Medicijnenonderzoek is ongeloofwaardig
Deze machtsgreep in het ziekenhuis staat niet op zich. De medische industrie (de bouwers van medische apparatuur maar ook de farmaceutische industrie), zijn al geruime tijd bezig met het opzij schuiven van de medische professional. Denk bijvoorbeeld aan de ontwikkeling van geneesmiddelen, waarbij de voor goedkeuring van een medicijn benodigde wetenschappelijke onderzoeken vrijwel altijd uitgevoerd worden door wetenschappers die nauwe banden hebben met de betreffende bedrijven. Die wetenschappers hoeven alleen maar de ruwe cijfers aan te leveren; het rekenen (naar het beste resultaat) en het schrijven van het artikel worden uitbesteed aan speciale bureautjes die exact doen wat de fabrikant van ze verwacht. En bovenaan dat ongeloofwaardige artikel komt nog steeds de naam van de onderzoeker, die weinig meer is dan de koelie van de industrie. De grote farmaceuten zijn immers niet van plan om een mogelijk geneesmiddel, waarin al miljoenen zijn geïnvesteerd, op het laatste moment door de wc te spoelen omdat een of andere wetenschapper dat zegt. Als het om medicijnenonderzoek gaat, is de wetenschappelijke literatuur dan ook één grote leugen; een farce.

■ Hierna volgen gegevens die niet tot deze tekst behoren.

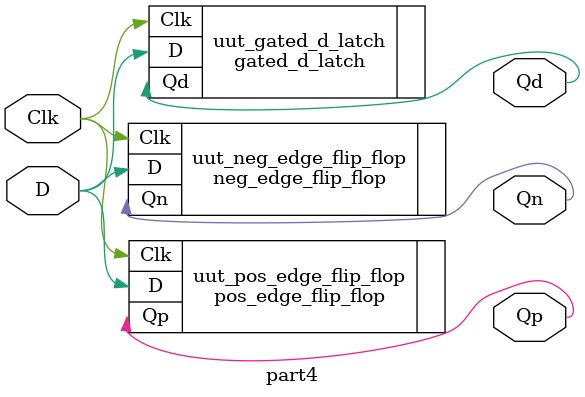
<source format=sv>
module part4(
  input wire Clk,
  input wire D,
  output reg Qd,
  output reg Qp,
  output reg Qn
);

  // Instantiate modules
  gated_d_latch uut_gated_d_latch (
    .Clk(Clk),
    .D(D),
    .Qd(Qd)
  );

  pos_edge_flip_flop uut_pos_edge_flip_flop (
    .Clk(Clk),
    .D(D),
    .Qp(Qp)
  );

  neg_edge_flip_flop uut_neg_edge_flip_flop (
    .Clk(Clk),
    .D(D),
    .Qn(Qn)
  );

endmodule

</source>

Uw huisarts wordt administrateur
Niet alleen de ziekenhuisarts en de medisch-wetenschappelijke onderzoeker worden op een zijspoor gezet; de huisarts wacht hetzelfde lot. Over een paar jaar, zo valt regelmatig te lezen in kranten en tijdschriften, wordt iedereen van ons voorzien van een microchip in of aan zijn lichaam, die onze gezondheid continu gaat bewaken. Bloeddruk, hartslag, cholesterol, en ga zo maar door: de chip meet alles. Welk een geruststellende gedachte! En als een of andere waarde de ‘veilige’ waarde overschrijdt, dan stuurt de chip een berichtje naar uw mobiele telefoon, om u te waarschuwen, en… naar uw huisarts? Welnee. Huisartsen zijn helemaal niet betrokken bij de ontwikkeling van die chip. Dat bericht gaat direct naar de makers van de chip, die ongetwijfeld mooie contracten hebben afgesloten met de industrie.

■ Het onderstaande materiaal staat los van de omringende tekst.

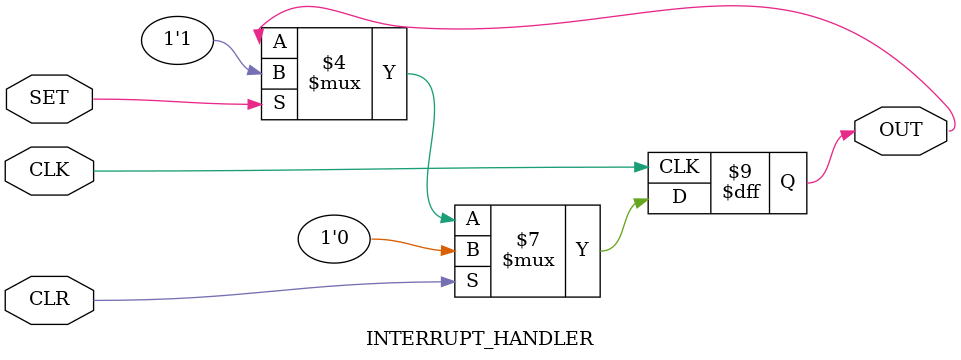
<source format=sv>
`timescale 1ns / 1ps

module INTERRUPT_HANDLER(
    input logic SET,
    input logic CLR,
    input logic CLK,
    output logic OUT
    );

always_ff @ (posedge CLK) begin

if (CLR == 1'b1) begin
    OUT <= 1'b0;
    end
else if (SET == 1'b1) begin
    OUT <= 1'b1;
    end     
end
endmodule

</source>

‘Uw gezondheid loopt gevaar!’ Zo vertelt de chip. ‘Uw medicijnen komen eraan!’ En inderdaad, binnen een dag ligt er een pakketje pillen voor u klaar bij de apotheek. En als u dat ophaalt, pas dàn krijgt de huisarts een berichtje. Die wordt de administrateur van de industrie. En een weekje later krijgt u nóg een berichtje: die ‘gevaarlijke’ waarde wil niet echt dalen. Maar wees niet bang. Uw chip weet een héél goed ziekenhuis waar ze echt over de modernste apparatuur beschikken… speciaal voor uw probleem.